A 100 years-and-one-day old, Granddaddy Jake woke late that next morning to a sweet spring day. He sat on the porch with a jar of Or Death Whisper to help pull last night's icepick from his brain, and when he felt like he was ready for another 100 years he fixed a big venison stew with sourdough biscuits for dinner. After dinner he and Tiny split the last piece of birthday cake left from the party. He watched and advised as Tiny sketched out some of his ideas for gatepost carvings, and then went out for his evening walk.

When he returned, he had a couple of extra slashes of whiskey to take off the chill, stripped down to his longjohns and got in bed, read a piece in an old Argosy about some soldier-of-fortune in the Amazon who was adopted by a tribe of headhunters and married the chief's comely twin daughters and had five kids and ran around naked until the missionaries came, and with them hell, and all our daring escapes from hell. He didn't think it was too bad a story even if it was probably bullshit. He turned off the light and dozed.

He was dreaming of those lovely twin daughters snuggled warm against him as the full moon rose over the river blinding and clean. He heard a muffled cry, a child in another room, years ago, and then heard his name whispered, perhaps Tiny trying to wake him, or one of the chief's fine daughters murmuring his name in her sleep. He listened intently in the darkness, a concentration that seemed to draw him from himself into an empty poise. He heard his own heart quit beating, the last lungfull of breath leave him in a luminous silence. He waited, completely still. He heard his soft cry return through his flesh, fading toward the moon. And then the whisper of wings as he was lifted.

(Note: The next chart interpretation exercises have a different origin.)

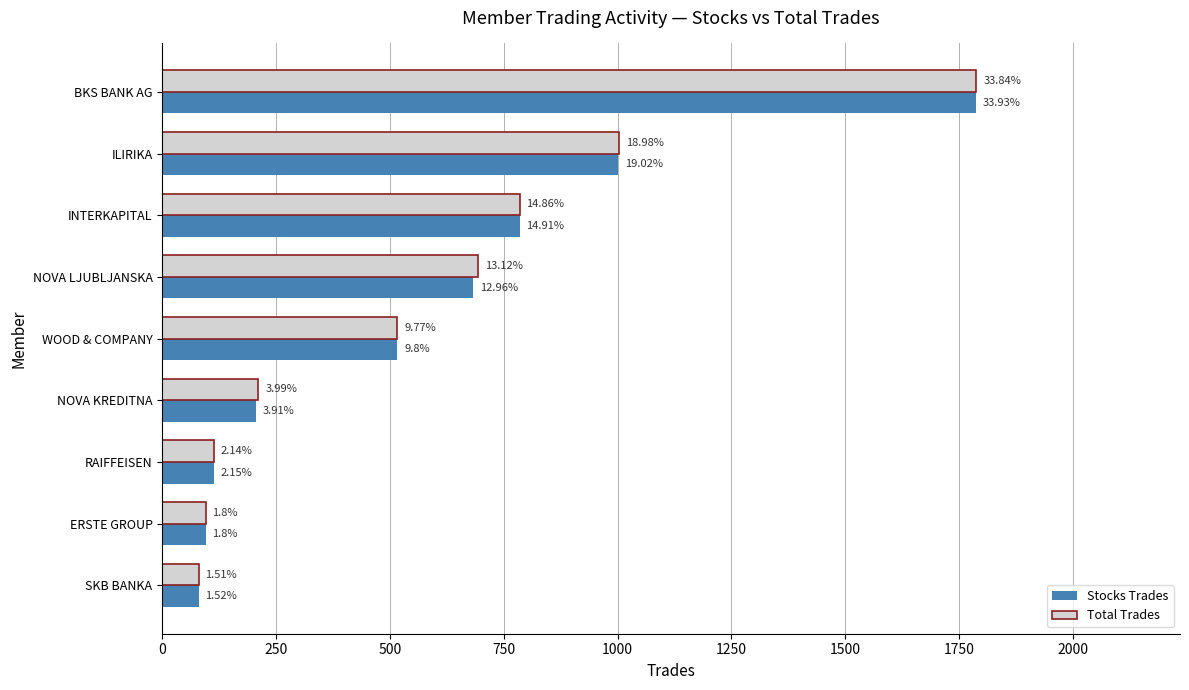

What are all the series names shown in the legend?

Stocks Trades, Total Trades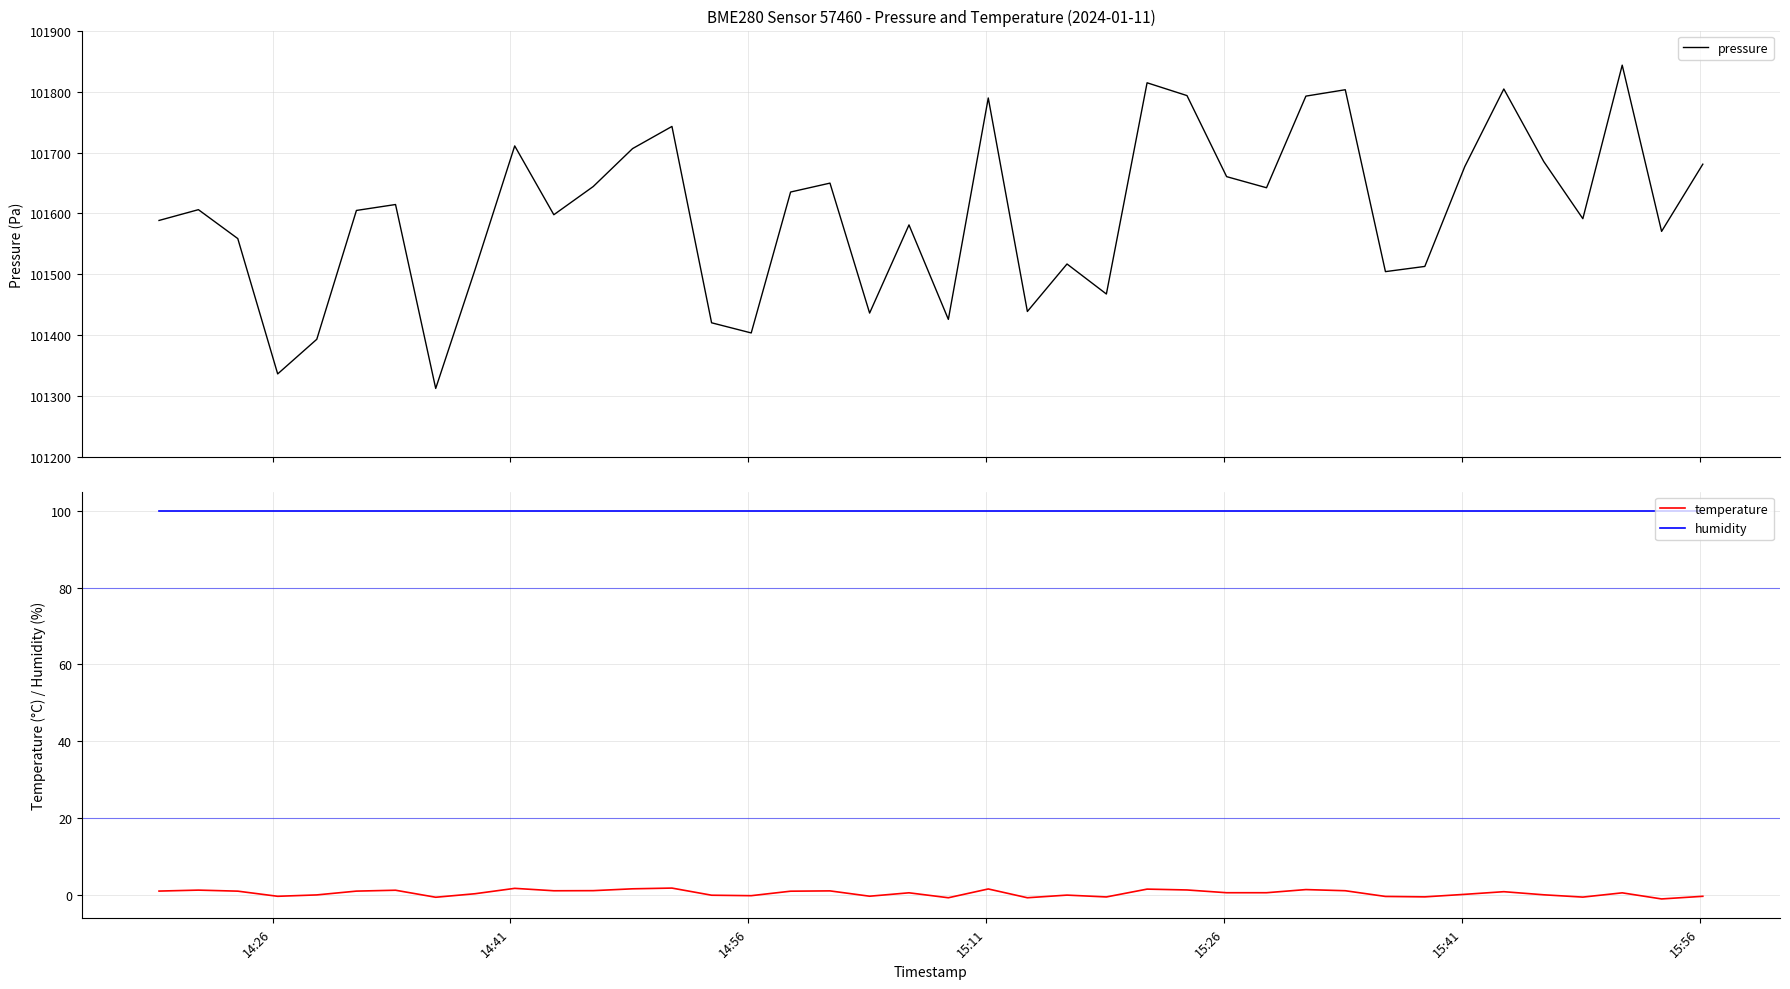

What is the highest value of the humidity series?

100.0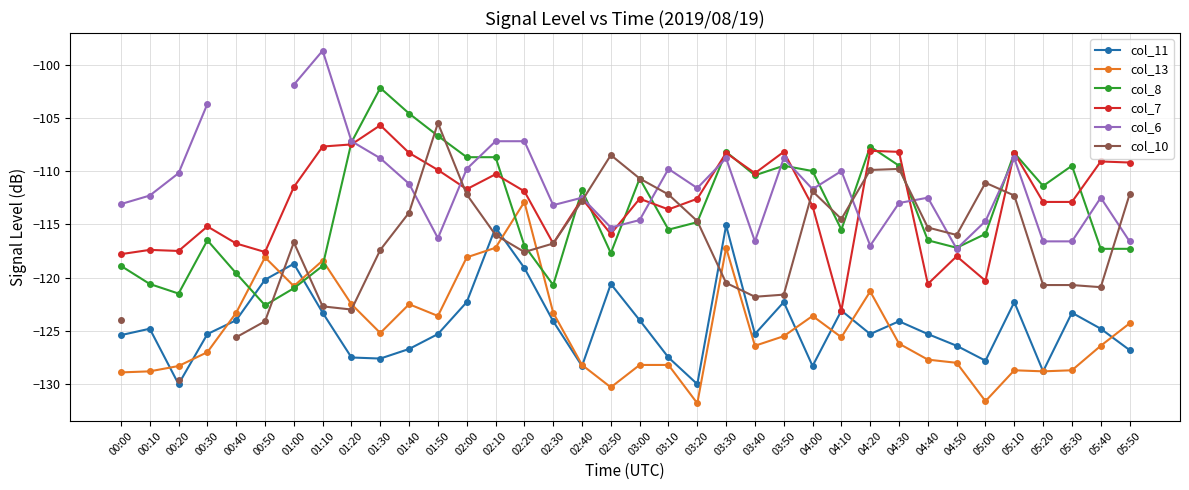

Is the value of col_11 at 00:40 greater than the value of col_6 at 01:00?

No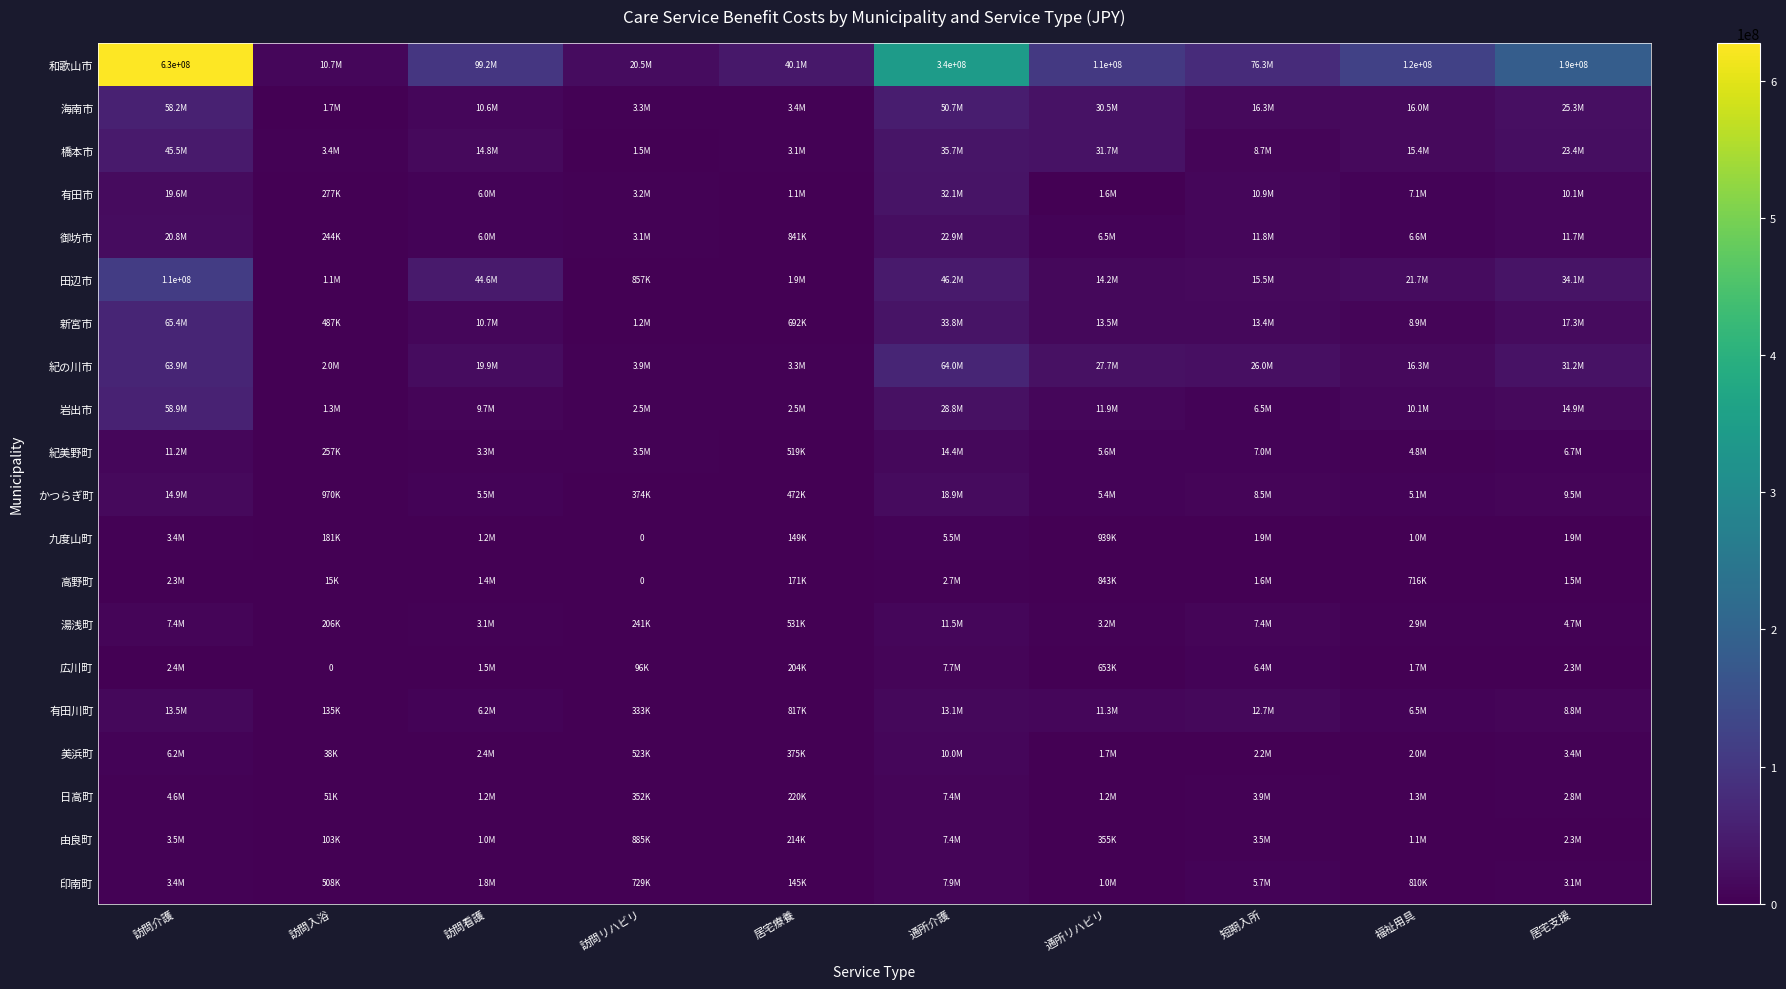

What is the sum of the 橋本市 values at 通所介護 and 訪問入浴?

39045979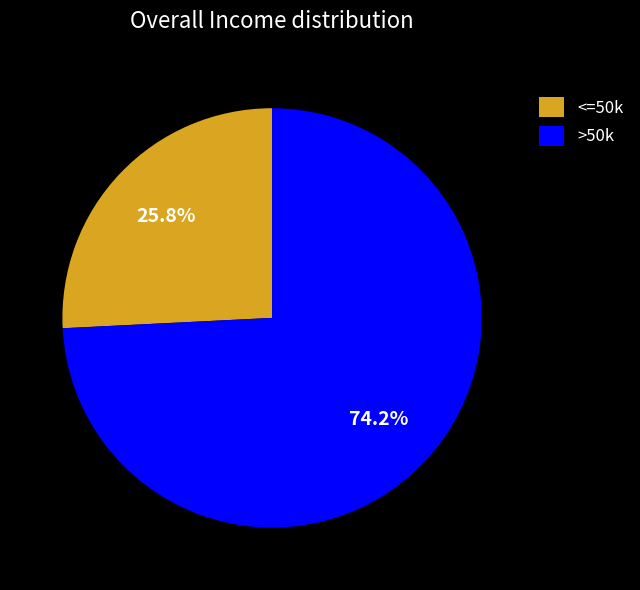

What is the majority slice?

>50k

He could feel in the way he was borne that they weren't angels, wouldn't have them be angels, was so sure they were ducks that he didn't even bother to open his eyes. He patiently gathered another heartbeat, another breath, and then told them stubbornly, emphatically, without a trace of repentance or regret, "Well goddamnit, I was immortal till I died." He waited, but there wasn't another breath. Collapsing through himself, he relaxed and let them take him.